## TASK ITEM
Rewrite the listing starting with the line that contains "straks mærke den enorme" and going on through the line that contains "ement des œuvres", replacing "Persian" with "Farsi" and changing nothing else. Leave out the pictures.

## RECORDS FOR THE EXERCISE
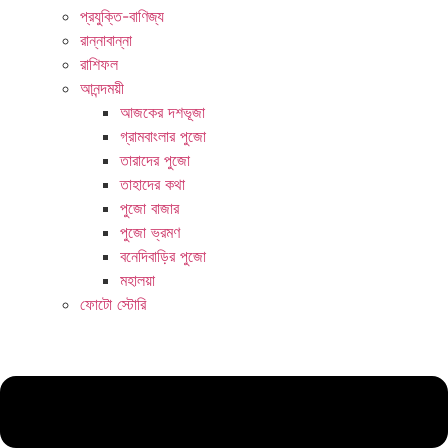
প্রযুক্তি-বাণিজ্য
রান্নাবান্না
রাশিফল
আনন্দময়ী
আজকের দশভূজা
গ্রামবাংলার পুজো
তারাদের পুজো
তাহাদের কথা
পুজো বাজার
পুজো ভ্রমণ
বনেদিবাড়ির পুজো
মহালয়া
ফোটো স্টোরি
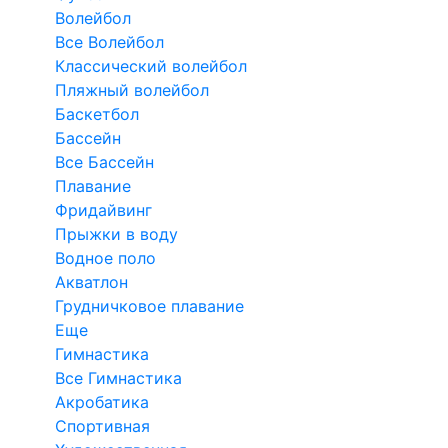
Волейбол
Все Волейбол
Классический волейбол
Пляжный волейбол
Баскетбол
Бассейн
Все Бассейн
Плавание
Фридайвинг
Прыжки в воду
Водное поло
Акватлон
Грудничковое плавание
Еще
Гимнастика
Все Гимнастика
Акробатика
Спортивная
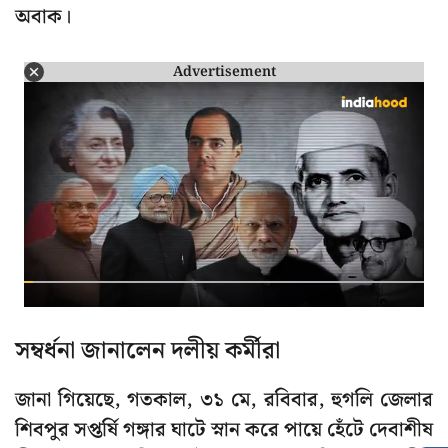
অবাক।
Advertisement
সম্বর্ধনা জানালেন দলীয় কর্মীরা
জানা গিয়েছে, গতকাল, ৩১ মে, রবিবার, হুগলি জেলার
শিবপুর সপ্তর্ষি গঙ্গার ঘাটে স্নান করে পায়ে হেঁটে দেবাশীষ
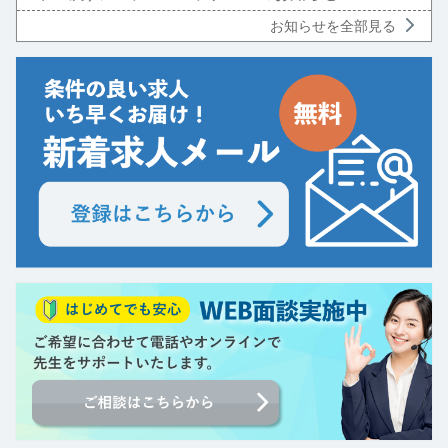
お知らせを全部見る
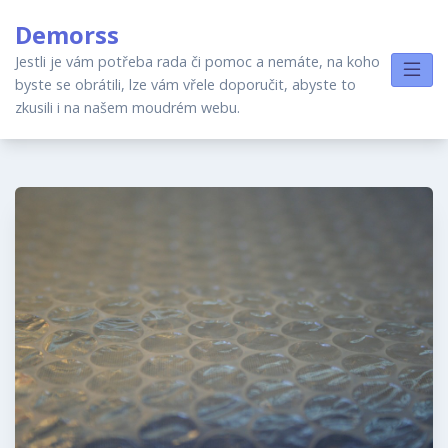
Skip
Demorss
to
content
Jestli je vám potřeba rada či pomoc a nemáte, na koho
byste se obrátili, lze vám vřele doporučit, abyste to
zkusili i na našem moudrém webu.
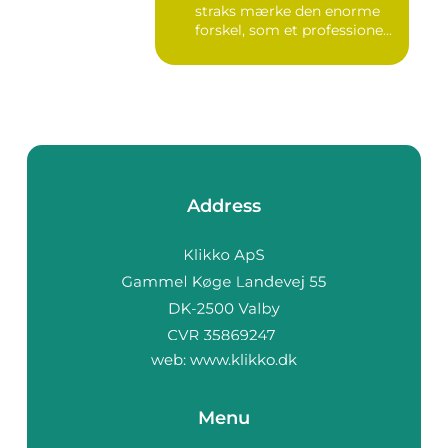
straks mærke den enorme
forskel, som et professione...
Address
web:
www.klikko.dk
Menu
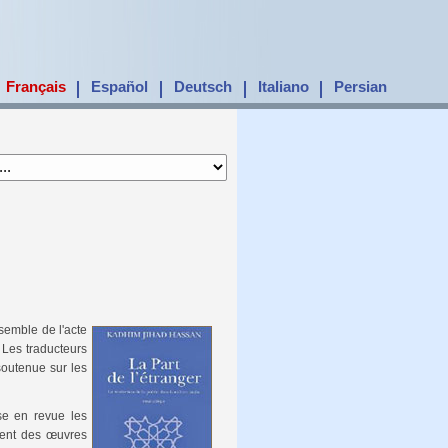
Français
Español
Deutsch
Italiano
Persian
nsemble de l'acte
 Les traducteurs
soutenue sur les
se en revue les
ement des œuvres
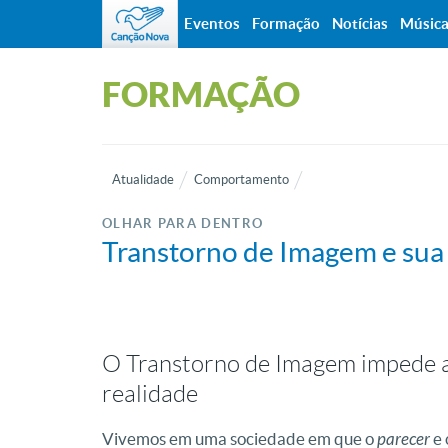
Eventos
Formação
Notícias
Músic
FORMAÇÃO
Atualidade
Comportamento
OLHAR PARA DENTRO
Transtorno de Imagem e sua
O Transtorno de Imagem impede a
realidade
Vivemos em uma sociedade em que o
parecer
e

## EXERCISE RESPONSE
straks mærke den enorme
forskel, som et professione...
Address
web:
www.klikko.dk
Menu
Français
Español
Deutsch
Italiano
Farsi
nsemble de l'acte
 Les traducteurs
soutenue sur les
se en revue les
ement des œuvres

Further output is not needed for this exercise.